Over the course of the pandemic, a lot of cookies lost that cookie feeling, sometimes literally, sometimes metaphorically. The joy has been zapped from all kinds of things, maybe especially the things we turned to for comfort a year ago. Like food.
Remember when sharing perfectly styled photographs of elaborate pandemic meals on social media was a thing? Remember when grocery stores ran out of yeast because so many people took up baking all at once?
We sought refuge in food. Now, we complain of still having to cook and eat. Still! Dinner again? But I just made dinner yesterday.
Of course, making a dinner you can't smell or taste is infinitely worse.
For Aaron Blake, the frustrating part of losing smell was how slowly it came back. For about three months, he was only able to detect what he calls "whispers of smells."
It put him on edge.
Blake is in marketing and communications, where his ability to think creatively is his livelihood. Not being able to hold a thought for longer than a few seconds was unfamiliar territory. He didn't feel like himself. Being unable to taste or smell took it a step further; it made him feel like he wasn't there.

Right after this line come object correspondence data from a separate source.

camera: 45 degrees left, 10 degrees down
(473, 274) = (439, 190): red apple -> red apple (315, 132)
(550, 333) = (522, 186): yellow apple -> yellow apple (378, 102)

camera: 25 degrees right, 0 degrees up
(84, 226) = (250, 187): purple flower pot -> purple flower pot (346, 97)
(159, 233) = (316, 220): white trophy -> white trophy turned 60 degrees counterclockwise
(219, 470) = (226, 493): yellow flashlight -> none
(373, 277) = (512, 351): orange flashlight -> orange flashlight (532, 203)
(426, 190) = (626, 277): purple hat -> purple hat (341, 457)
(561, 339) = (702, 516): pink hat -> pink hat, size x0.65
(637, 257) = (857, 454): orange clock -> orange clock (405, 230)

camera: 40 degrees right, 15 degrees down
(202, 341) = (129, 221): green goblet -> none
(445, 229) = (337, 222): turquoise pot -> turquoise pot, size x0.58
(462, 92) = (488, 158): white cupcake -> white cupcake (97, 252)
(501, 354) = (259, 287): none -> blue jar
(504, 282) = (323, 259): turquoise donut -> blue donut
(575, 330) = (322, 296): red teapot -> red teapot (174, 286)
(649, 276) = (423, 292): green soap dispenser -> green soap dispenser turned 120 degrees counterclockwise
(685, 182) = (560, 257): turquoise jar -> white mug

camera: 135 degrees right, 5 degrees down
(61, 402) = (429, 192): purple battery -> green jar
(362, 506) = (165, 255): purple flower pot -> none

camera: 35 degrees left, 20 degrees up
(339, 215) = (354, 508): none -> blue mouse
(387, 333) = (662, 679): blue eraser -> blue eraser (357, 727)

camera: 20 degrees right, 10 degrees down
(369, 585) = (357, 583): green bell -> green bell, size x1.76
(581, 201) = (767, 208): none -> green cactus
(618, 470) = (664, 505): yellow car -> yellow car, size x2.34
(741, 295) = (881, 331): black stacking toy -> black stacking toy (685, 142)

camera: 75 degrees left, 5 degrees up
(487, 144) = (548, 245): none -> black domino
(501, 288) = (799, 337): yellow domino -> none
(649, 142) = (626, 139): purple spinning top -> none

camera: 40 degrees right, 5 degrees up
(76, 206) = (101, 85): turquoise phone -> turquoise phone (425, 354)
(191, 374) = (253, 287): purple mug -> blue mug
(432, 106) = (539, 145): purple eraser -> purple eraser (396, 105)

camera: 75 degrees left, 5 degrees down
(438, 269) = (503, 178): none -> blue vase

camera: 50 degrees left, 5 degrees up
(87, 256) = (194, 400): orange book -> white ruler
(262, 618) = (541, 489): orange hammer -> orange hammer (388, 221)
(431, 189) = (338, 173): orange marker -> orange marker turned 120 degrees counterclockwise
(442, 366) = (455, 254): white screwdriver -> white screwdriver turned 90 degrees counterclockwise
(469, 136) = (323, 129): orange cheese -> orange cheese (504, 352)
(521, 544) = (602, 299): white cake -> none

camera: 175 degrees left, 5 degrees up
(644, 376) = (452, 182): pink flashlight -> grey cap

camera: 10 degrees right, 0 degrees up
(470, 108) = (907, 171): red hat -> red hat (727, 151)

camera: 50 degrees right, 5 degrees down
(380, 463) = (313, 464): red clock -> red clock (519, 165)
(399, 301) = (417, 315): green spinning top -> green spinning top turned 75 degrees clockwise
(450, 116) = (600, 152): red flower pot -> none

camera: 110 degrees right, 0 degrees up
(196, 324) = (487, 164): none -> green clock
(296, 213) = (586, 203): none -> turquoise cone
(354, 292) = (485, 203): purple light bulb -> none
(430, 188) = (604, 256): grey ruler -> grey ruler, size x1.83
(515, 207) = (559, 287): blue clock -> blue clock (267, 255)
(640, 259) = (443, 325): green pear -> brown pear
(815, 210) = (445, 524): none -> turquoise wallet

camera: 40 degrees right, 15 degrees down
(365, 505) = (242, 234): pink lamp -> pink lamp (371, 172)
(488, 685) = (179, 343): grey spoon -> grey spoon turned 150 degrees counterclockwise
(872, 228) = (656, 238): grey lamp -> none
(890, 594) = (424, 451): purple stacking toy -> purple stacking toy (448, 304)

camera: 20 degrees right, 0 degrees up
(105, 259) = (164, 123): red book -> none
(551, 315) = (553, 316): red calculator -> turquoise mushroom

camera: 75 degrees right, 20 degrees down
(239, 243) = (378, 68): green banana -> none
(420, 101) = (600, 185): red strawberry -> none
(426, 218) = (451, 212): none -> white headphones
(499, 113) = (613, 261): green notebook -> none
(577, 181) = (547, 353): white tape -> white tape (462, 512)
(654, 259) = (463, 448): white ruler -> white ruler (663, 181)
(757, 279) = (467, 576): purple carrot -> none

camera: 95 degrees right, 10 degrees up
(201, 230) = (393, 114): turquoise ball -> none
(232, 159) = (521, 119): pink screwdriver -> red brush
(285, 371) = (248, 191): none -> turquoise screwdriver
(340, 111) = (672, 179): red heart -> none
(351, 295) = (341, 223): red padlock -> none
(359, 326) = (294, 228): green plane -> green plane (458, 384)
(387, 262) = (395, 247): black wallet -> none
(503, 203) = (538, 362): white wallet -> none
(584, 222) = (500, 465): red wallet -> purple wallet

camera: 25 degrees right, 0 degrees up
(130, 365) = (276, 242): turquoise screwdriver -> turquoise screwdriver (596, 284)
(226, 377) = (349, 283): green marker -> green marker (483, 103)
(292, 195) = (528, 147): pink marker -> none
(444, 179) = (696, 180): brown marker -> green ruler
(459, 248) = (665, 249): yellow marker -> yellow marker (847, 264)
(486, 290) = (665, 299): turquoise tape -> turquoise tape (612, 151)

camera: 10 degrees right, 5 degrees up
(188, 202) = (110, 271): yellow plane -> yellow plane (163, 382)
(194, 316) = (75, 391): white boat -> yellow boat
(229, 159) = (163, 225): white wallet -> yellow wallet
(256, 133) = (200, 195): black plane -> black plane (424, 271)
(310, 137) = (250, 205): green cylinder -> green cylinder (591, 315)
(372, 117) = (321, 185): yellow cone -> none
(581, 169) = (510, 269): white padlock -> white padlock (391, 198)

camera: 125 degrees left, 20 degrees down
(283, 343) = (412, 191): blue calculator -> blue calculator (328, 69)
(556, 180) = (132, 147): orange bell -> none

Trying to remember that period of time, Blake says, is like looking at a faded photograph, not because it's hard to remember but because that's how it felt when he was living it.
"Consider what life is and what living is ... being able to fully be present is having all of your senses give you information and make sense of that. And when you are cut off from two, three, four of those senses, it feels hollow."
So what's changed, for Aaron Blake, as a result of this crazy experience? It's pretty random. He tries not to buy canned foods. That's because, when he couldn't taste anything, he finally ate the pantry goods that had been sitting in his cabinet, untouched, for years. He's trying to be optimistic about the odds of another pandemic coming along. He doesn't want to set himself up for a time in the future when he'll say to himself: "Oh, we got another round of swine flu. Great. I've been waiting to eat that kernel corn."